Per quattro anni, dal 2015, l’Italia non ha potuto usare lo strumento più lineare ed efficace con cui aveva affrontato le crisi bancarie fino ad allora: la mutualità tra istituti di credito. Ieri una sentenza netta della Corte di giustizia europea ha stabilito che quella mutualità, incarnata nel Fondo di tutela dei depositi (Fitd) era legittima e praticabile. « L’intervento su Banca Tercas del Fondo, un consorzio di diritto privato, non costituiva aiuto di Stato » , hanno scritto i giudici, annullando la decisione di fine 2015 della Commissione Ue. La tesi dell’antitrust Ue, che aprendo il dossier aveva stoppato l’azione del Fondo sulla banca di Teramo, era che la presenza di membri della Banca d’Italia alle riunioni del Fitd, e il nulla osta di vigilanza per gli interventi, li equiparasse agli aiuti pubblici. Ma i soldi del Fondo, a chiamata, li mettevano le banche private, e le decisioni le prendeva un cda, in base al principio per cui conviene intervenire prima dei crac, se costa meno che rimborsare i depositanti a cose fatte. La sentenza ha perfino sancito che « la Commissione deve avere sufficiente evidenza per provare che gli aiuti sono di Stato».

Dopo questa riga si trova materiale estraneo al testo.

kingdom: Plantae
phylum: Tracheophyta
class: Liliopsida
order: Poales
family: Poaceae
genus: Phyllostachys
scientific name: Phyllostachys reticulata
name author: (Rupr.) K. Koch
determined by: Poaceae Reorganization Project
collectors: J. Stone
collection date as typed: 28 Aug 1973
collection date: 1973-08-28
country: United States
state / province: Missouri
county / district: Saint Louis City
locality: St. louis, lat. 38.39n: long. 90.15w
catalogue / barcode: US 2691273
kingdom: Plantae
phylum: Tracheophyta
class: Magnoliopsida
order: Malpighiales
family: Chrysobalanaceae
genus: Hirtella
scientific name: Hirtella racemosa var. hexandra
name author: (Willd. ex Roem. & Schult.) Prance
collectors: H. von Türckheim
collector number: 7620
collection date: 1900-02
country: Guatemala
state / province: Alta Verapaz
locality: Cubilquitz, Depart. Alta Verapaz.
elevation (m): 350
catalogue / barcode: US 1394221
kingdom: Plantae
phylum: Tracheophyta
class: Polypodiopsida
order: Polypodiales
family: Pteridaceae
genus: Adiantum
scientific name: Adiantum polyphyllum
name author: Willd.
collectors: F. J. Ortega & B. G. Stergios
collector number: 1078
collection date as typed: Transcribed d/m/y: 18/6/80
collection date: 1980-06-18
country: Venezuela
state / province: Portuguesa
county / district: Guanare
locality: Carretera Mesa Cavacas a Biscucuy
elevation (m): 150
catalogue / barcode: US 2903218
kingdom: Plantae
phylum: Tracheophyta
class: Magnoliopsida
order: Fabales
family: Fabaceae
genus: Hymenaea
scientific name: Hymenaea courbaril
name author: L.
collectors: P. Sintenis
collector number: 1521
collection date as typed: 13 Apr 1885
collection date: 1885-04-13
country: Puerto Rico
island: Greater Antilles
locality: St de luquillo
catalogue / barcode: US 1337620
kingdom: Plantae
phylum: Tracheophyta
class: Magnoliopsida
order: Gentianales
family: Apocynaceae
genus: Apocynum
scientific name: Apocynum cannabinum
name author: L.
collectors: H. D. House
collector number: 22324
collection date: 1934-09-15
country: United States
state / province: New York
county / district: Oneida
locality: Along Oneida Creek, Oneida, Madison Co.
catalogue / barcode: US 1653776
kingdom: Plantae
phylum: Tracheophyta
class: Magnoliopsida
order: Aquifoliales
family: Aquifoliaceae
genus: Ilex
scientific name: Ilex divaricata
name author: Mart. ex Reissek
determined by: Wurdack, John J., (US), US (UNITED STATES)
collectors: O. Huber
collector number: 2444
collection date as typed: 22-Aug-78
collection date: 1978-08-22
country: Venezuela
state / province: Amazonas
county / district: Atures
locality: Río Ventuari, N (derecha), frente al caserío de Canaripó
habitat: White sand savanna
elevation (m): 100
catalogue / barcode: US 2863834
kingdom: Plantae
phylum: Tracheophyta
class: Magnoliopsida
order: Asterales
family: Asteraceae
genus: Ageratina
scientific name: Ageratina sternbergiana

Il giudizio, tardivo, getta un’altra luce sui negoziati 2015-2018 tra Roma e Bruxelles sui salvataggi di una dozzina di banche italiane in crisi, con enormi effetti economici e politici. Anche perché dal 2016 la direttiva sul ” bail in” chiede ad azionisti, obbligazionisti dei titoli più a rischio e depositanti oltre 100mila euro di pagare la prima fetta dei deficit bancari. Imbrigliato il Fitd, nel 2015 Tercas fu salvata con la fusione in Popolare di Bari, pagando 535 milioni di ricapitalizzazioni che hanno messo in ginocchio la banca pugliese e i 70mila soci. E sei mesi dopo il Fitd, in campo, non poté intervenire su Banca Marche, Banca Etruria, Ferrara e Chieti, che a novembre 2015 furono affannosamente salvate da un Fondo di risoluzione che pagò 4,5 miliardi (sempre delle banche), ma fece scattare il ” salvataggio privato”, antipasto del bail in che azzerò 788 milioni di subordinati a migliaia di risparmiatori. Lì iniziò anche a salire la rabbia popolare, la rivolta contro il governo Pd guidato da Matteo Renzi, condita dal caso Boschi e amplificata dalla commissione di inchiesta sulle banche. Nell’aprile 2016 il sistema dovette inventarsi poi il Fondo Atlante, altra pezza a colori per non far fallire Popolare di Vicenza e Veneto Banca. Un esperimento che dissanguò 3,5 miliardi ( più uno di bond) in infinite trattative con Bruxelles e la Bce per rilanciare le banche: poi regalate a Intesa Sanpaolo con lo Stato a pagare 4,8 miliardi di avviamento.
« Questa pronuncia ci ripaga di anni di amarezze e difficoltà » , ha detto il presidente della Bari, Marco Jacobini. « La Commissione ha cancellato dall’ordinamento italiano uno strumento che sarebbe stato utilissimo per le crisi, creando ritardi che acuito le perdite miliardarie in Borsa e fughe di depositi», dice Michele Crisostomo ( studio Rcc), che studia l’azione un azione per i circa 300 milioni di danni stimati dai baresi. « La commissaria Ue Margrethe Vestager con le sue decisioni ha aggravato la crisi bancaria in Italia: farebbe bene a trarne le conclusioni e dimettersi » , tuona il presidente dell’Abi, Antonio Patuelli. «Sentenza storica, che dà ragione a quanto il Parlamento Ue ha sostenuto per anni — dice Roberto Gualtieri, suo presidente della Commissione affari economici — mentre la Commissione diceva di avere le mani legate dalla Corte. Ora si apra una nuova pagina che consenta pieno utilizzo ai fondi di garanzia».